• **PROBLEM DESCRIPTION**
Read through the listing and copy every line that contains the word "border".

======== EXTRACTED DATA ========

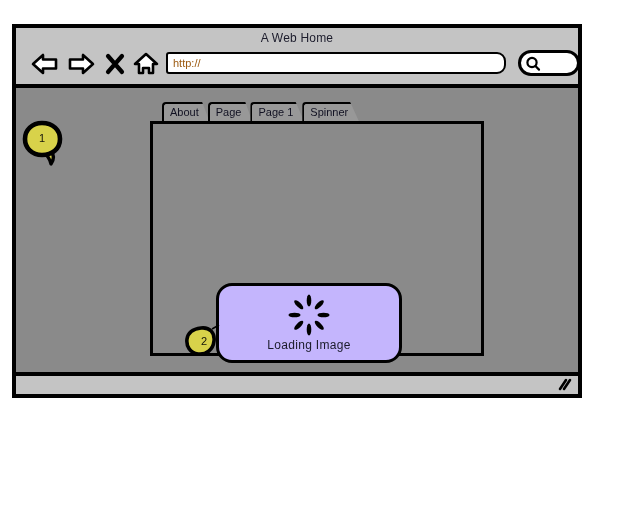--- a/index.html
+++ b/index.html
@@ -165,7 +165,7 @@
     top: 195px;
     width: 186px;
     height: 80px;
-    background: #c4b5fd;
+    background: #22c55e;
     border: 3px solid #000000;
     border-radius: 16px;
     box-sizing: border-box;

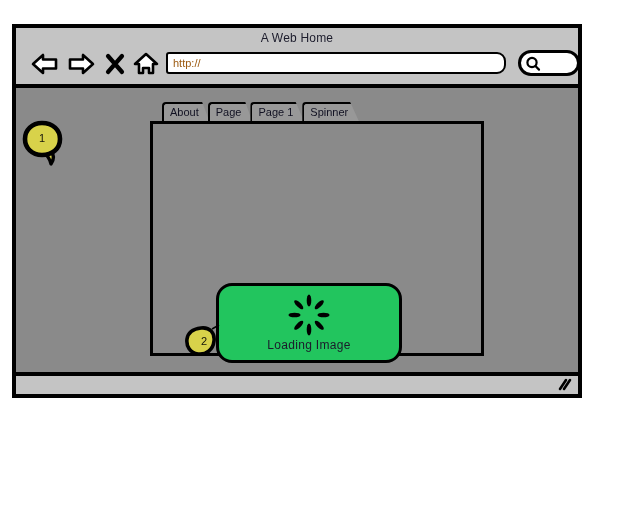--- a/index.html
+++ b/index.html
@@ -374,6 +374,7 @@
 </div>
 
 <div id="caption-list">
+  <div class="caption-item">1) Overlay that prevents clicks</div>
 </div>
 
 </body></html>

========

• **COMPLETED EXERCISE**
     border: 3px solid #000000;
     border-radius: 16px;
     box-sizing: border-box;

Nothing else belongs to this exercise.